How to Write a User Manual

 April 23, 2024


Did this stethoscope come with a manual?

Prerequisites 🔗

You need to have completed user needs, requirements, risk control measures, verification tests, indications, contraindications, and intended users. Although not required, I find it useful to create verification tests that verify something is present in the user manual. For example, take the following trace:

  • RISK 001: Operator forgets to unlock the wheel lock, pushes the device from above the center of gravity, the device tips over and causes operator injury, patient injury, or property damage.
  • RCM 001: Device label must include a paragraph reminding the user to ensure the wheels are unlocked before moving.
  • VER 001: Check the user manual to ensure the requirement is met.

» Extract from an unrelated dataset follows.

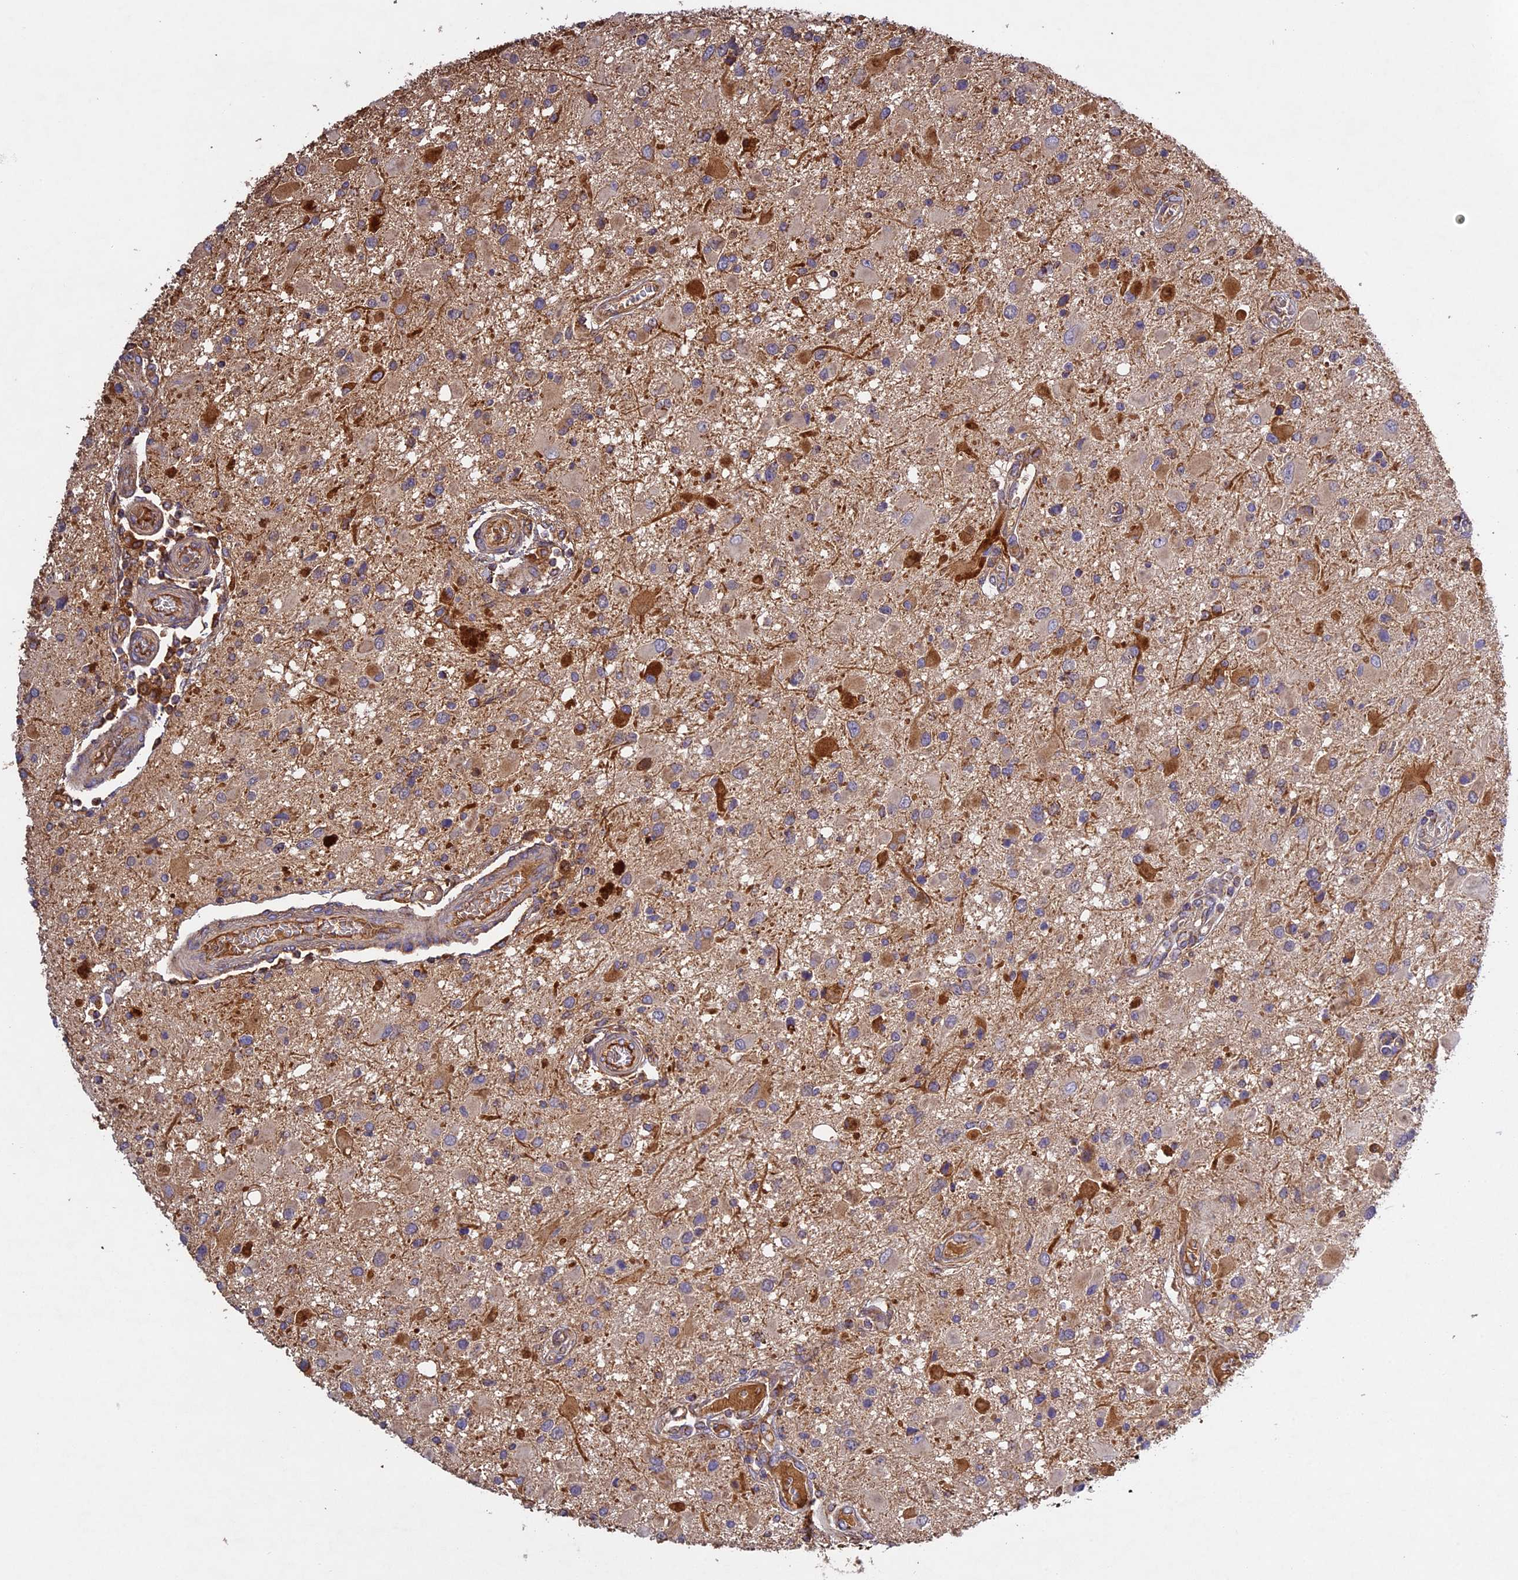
{"staining": {"intensity": "weak", "quantity": "<25%", "location": "cytoplasmic/membranous"}, "tissue": "glioma", "cell_type": "Tumor cells", "image_type": "cancer", "snomed": [{"axis": "morphology", "description": "Glioma, malignant, High grade"}, {"axis": "topography", "description": "Brain"}], "caption": "High power microscopy photomicrograph of an IHC photomicrograph of glioma, revealing no significant expression in tumor cells.", "gene": "OCEL1", "patient": {"sex": "male", "age": 53}}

This may seem contrived but this concept fits well inside existing risk management activities. You can imagine the user manual as an implementation of requirements. Having verification tests will ensure that important labeling requirements are not accidentally deleted in the future.

Device Description 🔗

Should include a high level description of the device. This should be equivalent to the device description you are submitting with your FDA application. Making changes to this section could involve hunting down duplicate copies all over your submission. This can take a lot of time so I suggest leaving this as a placeholder until you have finalized the device description. Alternatively, you can use some clever Microsoft word templating, programmatic template language + Markdown, or something like our Medtech OS.

Warnings 🔗

Go through all of your risk control measures and ensure there is a verification test that checks the user manual for the presence of the warning. Then, one by one, add verbiage for each one of the RCMs such that the verification test is satisfied. This is akin to “test driven development” in the software development world—you write the verification test first.

Indications 🔗

This should match exactly your indications for use statement. Example: The usage of this device is indicated for any adult over the age of 21 that has recently received a CT scan for suspicion of lung cancer.

Contraindications 🔗

This should describe under what situations this device should NOT be used. Example: This device is contraindicated for emergent care.

Intended Users 🔗

This section should describe the users intended to use this device and their required qualifications. For example: This device is intended to be installed by qualified IT personnel. The outputs of the device are intended to be consumed by board certified radiologists or radiology residents in training.

System Requirements 🔗

If your software runs on off the shelf hardware, you should include the minimum system requirements necessary to run the software here. For the case of AI/ML applications, be sure to include GPU requirements. Example:

CPU 12 core x86 CPU
RAM > 16GB
Storage > 256 GB
GPU > 8 GB VRAM CUDA compatible
OS Ubuntu 21.04 or compatible

Software Installation 🔗

This section should have step by step instructions on how to install the software. I also recommend include a sanity check test to make sure everything is working as intended. This can just be manually running a DICOM study through the device and ensuring expected outputs are met.

Operating Instructions 🔗

This is the meat and potatoes of the user manual. An easy way to do this is to iterate through your user needs and write step by step instructions on how a user would use the device to satisfy the user need. Use screenshots and icons as necessary. Avoid external links that could go stale or become unavailable. Video instructions can be useful but unfortunately you need to have a version that can be printed—even though you only intend on making the manual available digitally.

Customer Support 🔗

This section should contain your company’s support email address, phone number (if applicable), and address.